Italia se pregunta cuánto más resistirá Berlusconi

Varios factores explican el porqué de su longevidad en el poder

ROMA.- "El otoño del patriarca"; "Fin de la comedia"; "El ocaso del imperio" son las expresiones que usan varios analistas para intentar explicar qué sucede en estos días con Silvio Berlusconi.

En medio de los escándalos sexuales que involucran al primer ministro italiano, desde las fiestas con escorts en sus mansiones hasta las acusaciones de abuso de poder, la gran pregunta es si se trata del principio del fin del Cavaliere , una de las 20 personas más poderosas del mundo según el último ranking de la revista Forbes .

Si todo esto ocurriera en otro país, la muerte política de Berlusconi sería inexorable (es más: ya habría sucedido hace tiempo). Pero en Italia es distinto.

Como indica en su último libro el editorialista del diario Corriere della Sera , Beppe Severgnini, en Italia existe el "factor harén", una de las diez variables que explican el porqué de la longevidad política de Berlusconi, de 74 años.

Severgnini, de hecho, constata que los escándalos que estallaron en 2009 con Noemi Letizia (la chica de 18 años que lo llamaba "papi") y la escort Patrizia D´Addario (que grabó sus conversaciones con el mandatario después de haber tenido sexo con él en una cama regalada por el premier ruso, Vladimir Putin) no lo dañaron.

"Berlusconi perdió a su esposa (Veronica Lario, de quien se está divorciando), pero no los votos. Muchos italianos prefieren la autoindulgencia a la autodisciplina. Y no niegan que él, en el fondo, hace lo que ellos sueñan", afirma Severgnini en La panza de los italianos .

Al margen del "factor harén", el autor identifica otros motivos que explican por qué Berlusconi, que en forma poco transparente creó un imperio mediático y en 1994 entró en política para poder salvarse de sus problemas judiciales, desde hace casi 20 años domina, pese a todo, el escenario político.

Entre ellos está el "factor humano", que hace que muchos italianos piensen que Berlusconi, por su humanidad, por haber admitido una vez que no era "ningún santo", no es otra cosa que "uno de ellos".

Al Cavaliere le encanta contar chistes, decir lo que piensa; es carismático, oportunista, espontáneo, olvidadizo cuando le conviene, optimista. Adora a sus hijos, habla de su mamá, sabe de fútbol (es dueño del poderoso club Milan) y detesta las reglas.

"Es un anticonformista consciente de la importancia del conformismo.
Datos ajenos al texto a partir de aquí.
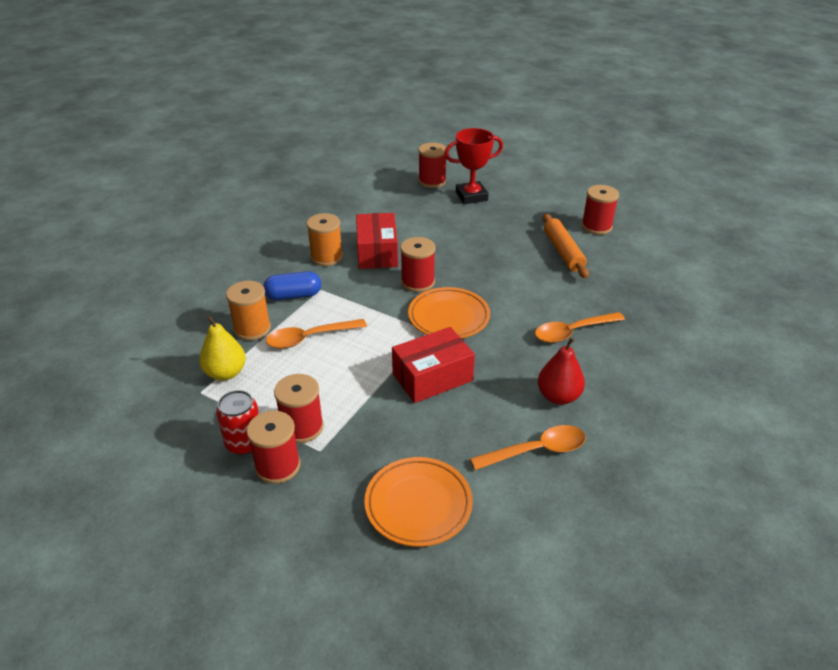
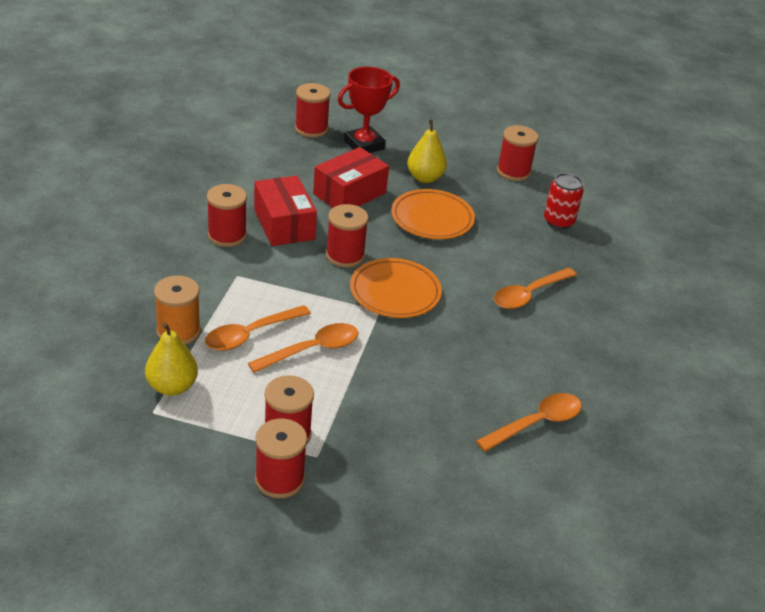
camera: 20 degrees left, 0 degrees up
(244, 443) = (231, 461): red can -> red can (558, 221)
(293, 295) = (209, 286): blue capsule -> none
(326, 257) = (227, 235): orange spool -> red spool
(355, 357) = (312, 350): none -> orange spoon
(418, 504) = (442, 495): orange plate -> orange plate (432, 219)
(432, 377) = (404, 361): red box -> red box (349, 193)
(514, 225) = (425, 178): none -> yellow pear
(558, 396) = (538, 365): red pear -> none
(563, 252) = (488, 204): orange rolling pin -> none

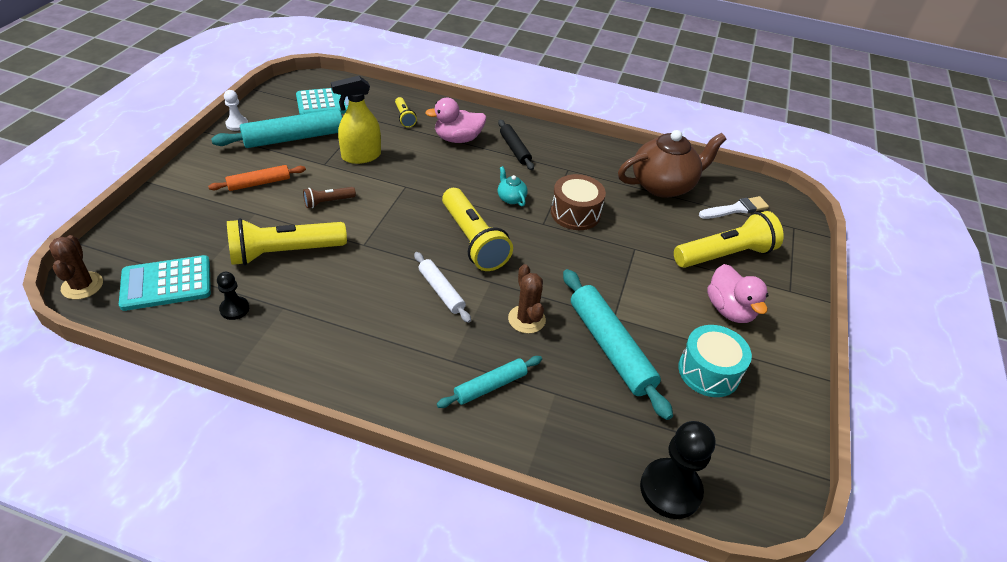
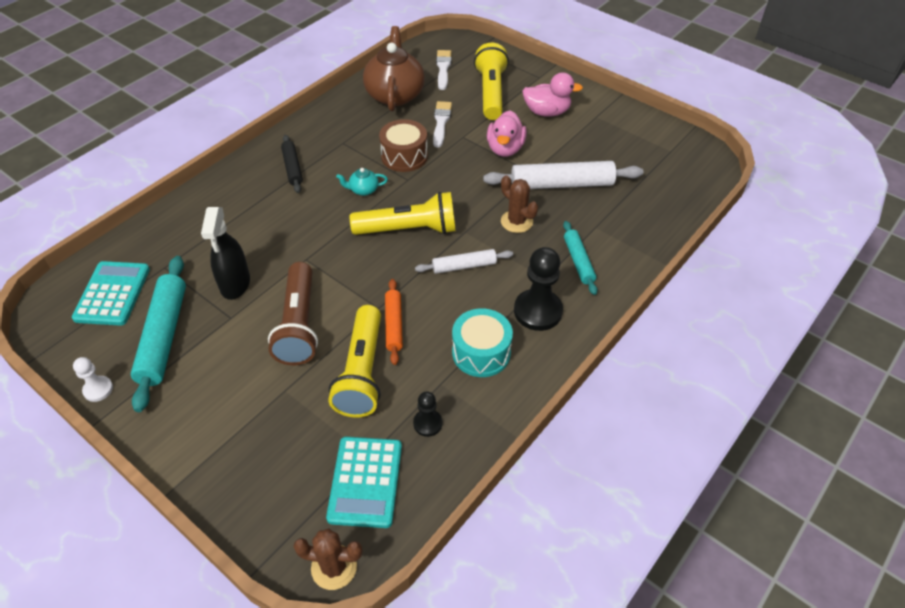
camera: 65 degrees left, 5 degrees up
(259, 183) = (233, 380): orange rolling pin -> orange rolling pin (394, 325)
(328, 202) = (299, 324): brown flashlight -> brown flashlight, size x2.07
(361, 156) = (235, 284): yellow spray bottle -> black spray bottle
(404, 117) = (186, 235): yellow flashlight -> none
(458, 139) = (251, 203): pink duck -> pink duck (505, 149)
(514, 149) = (292, 168): black rolling pin -> black rolling pin turned 75 degrees clockwise
(526, 319) = (516, 221): brown cactus -> brown cactus turned 45 degrees clockwise
(610, 347) = (562, 184): turquoise rolling pin -> white rolling pin
(645, 227) = (441, 122): none -> white brush
(670, 489) = (689, 196): black pawn -> black pawn (538, 311)
(709, 371) = (599, 143): turquoise drum -> turquoise drum (481, 352)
A la mañana elogia a la Iglesia; a la tarde, los valores de la familia, y de noche se lleva a las chicas a su casa", apunta Severgnini.

"Dotado de un formidable olfato, entiende que las críticas extranjeras y el desconcierto de algunos italianos aumentan su popularidad entre la gente simple: esa que un tiempo votaba a la izquierda y que ahora lo elige a él", agrega.

Así las cosas, parece claro que si hoy el gobierno de Berlusconi se encuentra al borde de una crisis no es por sus nuevos escándalos luego de las declaraciones "picantes" de Ruby (la menor marroquí que dijo haber estado en una de sus fiestas) o de Nadia Macrì (una prostituta que dice haber tenido sexo con el premier dos veces, por 10.000 euros, y que contó sobre orgías en una pileta de la mansión de Arcore).

Otra victoria posible

La crisis se debe a la ruptura del premier con su ex aliado Gianfranco Fini, presidente de la Cámara de Diputados, que tiene en sus manos un arma letal, que nadie sabe si utilizará. Tras la ruptura, creó su propio partido disidente, bautizado Futuro y Libertad, y dejó al oficialismo sin mayoría absoluta en la Cámara baja.

Si bien todo el mundo habla de elecciones anticipadas, el panorama político italiano es tan volátil y complejo que nadie se atreve a hacer pronósticos. Pero hay un dato cierto: si las elecciones se realizaran hoy, Berlusconi volvería a ganar.

Y esto se debe a lo que Severgnini llama el "factor TINA", es decir, t here is no alternative (?no hay alternativa´), acrónimo acuñado por Margaret Thatcher.

"La alternativa de la centroizquierda se ha revelado poco apetitosa: coaliciones que se la pasaban peleando, propuestas vagas, comportamientos hipócritas [...] Los italianos son realistas. Antes de elegir lo que consideran justo, toman lo que les parece útil. Algunas iniciativas de Berlusconi gustan. Si demuestran ser un éxito, muchos medios trabajan para recordarlo. Si se revelan un fracaso, se encargan de hacerlo caer en el olvido", escribió el periodista.

¿Se acerca el fin de Berlusconi? Imposible saberlo. Es cierto que en sectores católicos crece la indignación ante las revelaciones de festines eróticos, pero en la calle es palpable el "factor harén".